- READING TEXT -
[start]
LRT lines mismanaged while officials got millions in illegal incentives – COA
LRT lines mismanaged while officials got millions in illegal incentives – COA
The Light Rail Transit Authority paid employees over P400M from 2007 to 2011, while it entered into questionable deals with contractors that did not deliver

MANILA, Philippines – From 2007 to 2011, the Light Rail Transit Authority (LRTA) paid its officials and employees over P400 million in unauthorized allowances even as it entered into questionable deals with contractors that mismanaged the Light Rail Transit (LRT) Lines 1 and 2, state auditors said.

In its 122-page Special Audit Report on the LRTA, the Commission on Audit (COA) said the LRTA failed to ensure that the contractors tapped to maintain the two LRT lines delivered on their commitment to make timely repairs and maintain the operations of the rail system.

The audit agency noted the violations committed by LRT1 contractor CBT-PMP-GRAS Joint Venture and LRT2 contractor TSPA Joint Venture.

CBT-PMP-GRAS Joint Venture had a P1.29-billion contract to maintain the LRT1 from January 1, 2009, to December 31, 2011.

Meanwhile, TSPA Joint Venture was paid P1.059 billion to maintain LRT2 from June 16, 2007, to June 15, 2012.

The COA audit was conducted for 10 months, covering the years 2007 to 2010. 

Unauthorized incentives

According to the audit report, the LRTA granted millions in unauthorized incentives to its officials and employes even as the LRT lines were left to deteriorate because of mismanagement.

From January 1, 2007, to December 31, 2011, COA said the LRTA granted P400.448 million worth of incentives “without legal basis.” These included:

  • P370.874 million in “collective negotiation agreement incentives”
[end]
- STORED DATA -
[start]
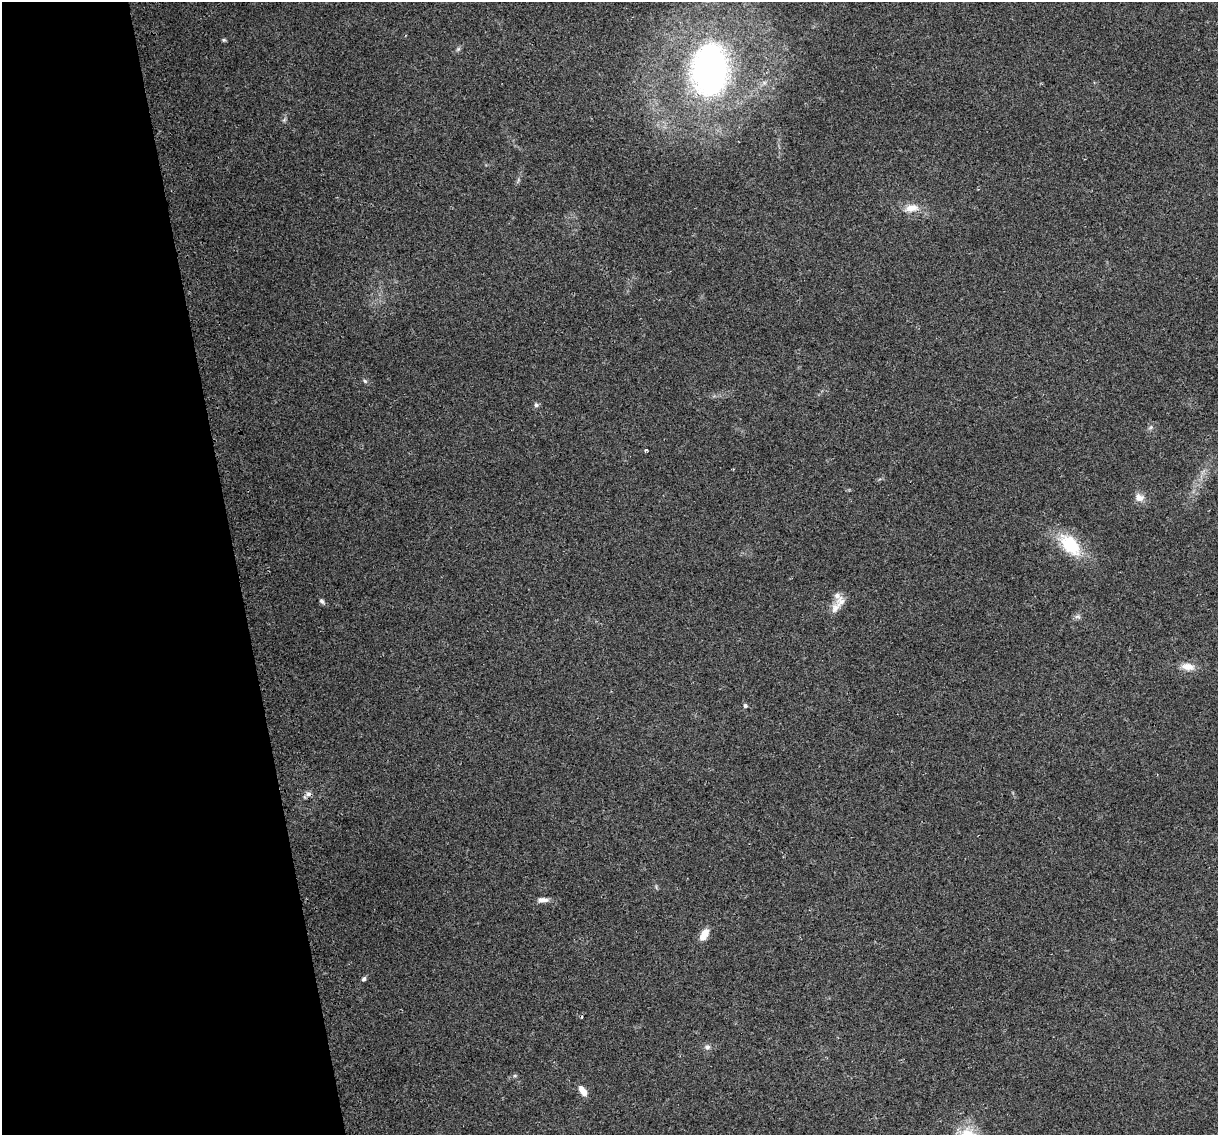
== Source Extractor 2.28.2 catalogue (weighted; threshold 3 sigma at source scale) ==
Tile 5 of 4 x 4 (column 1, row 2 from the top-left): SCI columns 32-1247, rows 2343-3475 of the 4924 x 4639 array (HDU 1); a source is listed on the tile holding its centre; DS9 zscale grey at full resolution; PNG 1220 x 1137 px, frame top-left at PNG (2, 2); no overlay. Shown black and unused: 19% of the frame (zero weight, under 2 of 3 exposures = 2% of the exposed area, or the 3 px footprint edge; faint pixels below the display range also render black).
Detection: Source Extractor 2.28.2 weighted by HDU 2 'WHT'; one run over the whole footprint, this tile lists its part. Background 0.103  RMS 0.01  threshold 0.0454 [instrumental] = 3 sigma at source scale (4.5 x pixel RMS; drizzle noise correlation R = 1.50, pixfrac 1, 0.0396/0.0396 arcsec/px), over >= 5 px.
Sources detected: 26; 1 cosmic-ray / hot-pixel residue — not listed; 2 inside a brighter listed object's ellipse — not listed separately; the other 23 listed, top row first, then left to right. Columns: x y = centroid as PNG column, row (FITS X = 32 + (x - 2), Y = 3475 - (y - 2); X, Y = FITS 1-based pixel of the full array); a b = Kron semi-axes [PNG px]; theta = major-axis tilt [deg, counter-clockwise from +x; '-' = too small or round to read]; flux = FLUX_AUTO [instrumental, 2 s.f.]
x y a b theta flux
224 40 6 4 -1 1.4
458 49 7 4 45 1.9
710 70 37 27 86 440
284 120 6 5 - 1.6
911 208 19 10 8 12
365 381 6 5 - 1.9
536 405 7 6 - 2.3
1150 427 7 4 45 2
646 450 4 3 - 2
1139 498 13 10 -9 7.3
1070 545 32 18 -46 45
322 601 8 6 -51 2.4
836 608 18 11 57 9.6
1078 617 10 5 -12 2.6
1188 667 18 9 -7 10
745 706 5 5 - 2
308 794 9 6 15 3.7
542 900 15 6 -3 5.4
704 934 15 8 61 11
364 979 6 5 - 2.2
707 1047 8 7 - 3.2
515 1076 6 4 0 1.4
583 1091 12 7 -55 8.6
[end]
- WORK TO DO -
(1) From the article on the LRTA audit, copy the stretch from "The audit agency" through "2007 to 2010.".
(2) For each statement below, say whether the article on the LRTA audit agrees with it. Answer yes or no, and quote the words from the article that decide it.
(a) CBT-PMP-GRAS Joint Venture's contract covered maintenance of LRT1 from January 1, 2009, to December 31, 2011.
(b) The COA audit ran for 12 months.
(c) TSPA Joint Venture was paid P1.29 billion to maintain LRT2.
(3) Continue the article on the LRTA audit from the point where it stops.

- ANSWERS BELOW -
(1)
The audit agency noted the violations committed by LRT1 contractor CBT-PMP-GRAS Joint Venture and LRT2 contractor TSPA Joint Venture.

CBT-PMP-GRAS Joint Venture had a P1.29-billion contract to maintain the LRT1 from January 1, 2009, to December 31, 2011.

Meanwhile, TSPA Joint Venture was paid P1.059 billion to maintain LRT2 from June 16, 2007, to June 15, 2012.

The COA audit was conducted for 10 months, covering the years 2007 to 2010.

(2)
(a) Yes: "CBT-PMP-GRAS Joint Venture had a P1.29-billion contract to maintain the LRT1 from January 1, 2009, to December 31, 2011."
(b) No: "The COA audit was conducted for 10 months, covering the years 2007 to 2010."
(c) No: "TSPA Joint Venture was paid P1.059 billion to maintain LRT2 from June 16, 2007, to June 15, 2012."

(3)
  • P12.621 million for “gantimpala award” – cash awards distributed to personnel for their “efficiency and dedication to duty”
  • P10.632 million given away as “corporate giveaways”
  • P5.466 million for “extraordinary and miscellaneous expenses”
  • P565,000 “per diem”
  • P290 million in “transportation and miscellaneous expenses”

COA also questioned the LRTA’s basis for determining the cost of the maintenance contracts, which it said were “not supported with detailed estimates.” The bids presented by the contractors likewise lacked a detailed breakdown of service costs, which were quoted in lump sum amounts.

Despite repeated requests for copies of detailed estimates, COA said none was submitted to its audit team. 

Auditors also said that the LRTA later adjusted the contracts, but lacked reference to detailed bid documents and the original contract costs.

“As a general rule, any adjustment in the contract cost should be based on the original bid cost,” auditors said.

Failed commitment

Both contractors tapped to maintain the two LRT lines were paid in full by the LRTA, even as they failed to deliver their commitment to maintain a set number of light rail vehicles (LRVs) running, COA said.

A minimum of 114 LRVs should be running on LRT1, and 16 trainsets for LRT2. But COA said only 107 LRVs were running for Line 1, and 13 trainsets on Line 2.

The contractors failed to meet their obligations under the contract, routinely missing the number of LRVs it had to keep operational during heavy weekday commuter traffic from January to September 2010.

But despite this, LRTA failed to “make the necessary cost reduction,” COA said.

Auditors also found rampant cases of LRVs being listed on both the train availability report and the preventive maintenance roster.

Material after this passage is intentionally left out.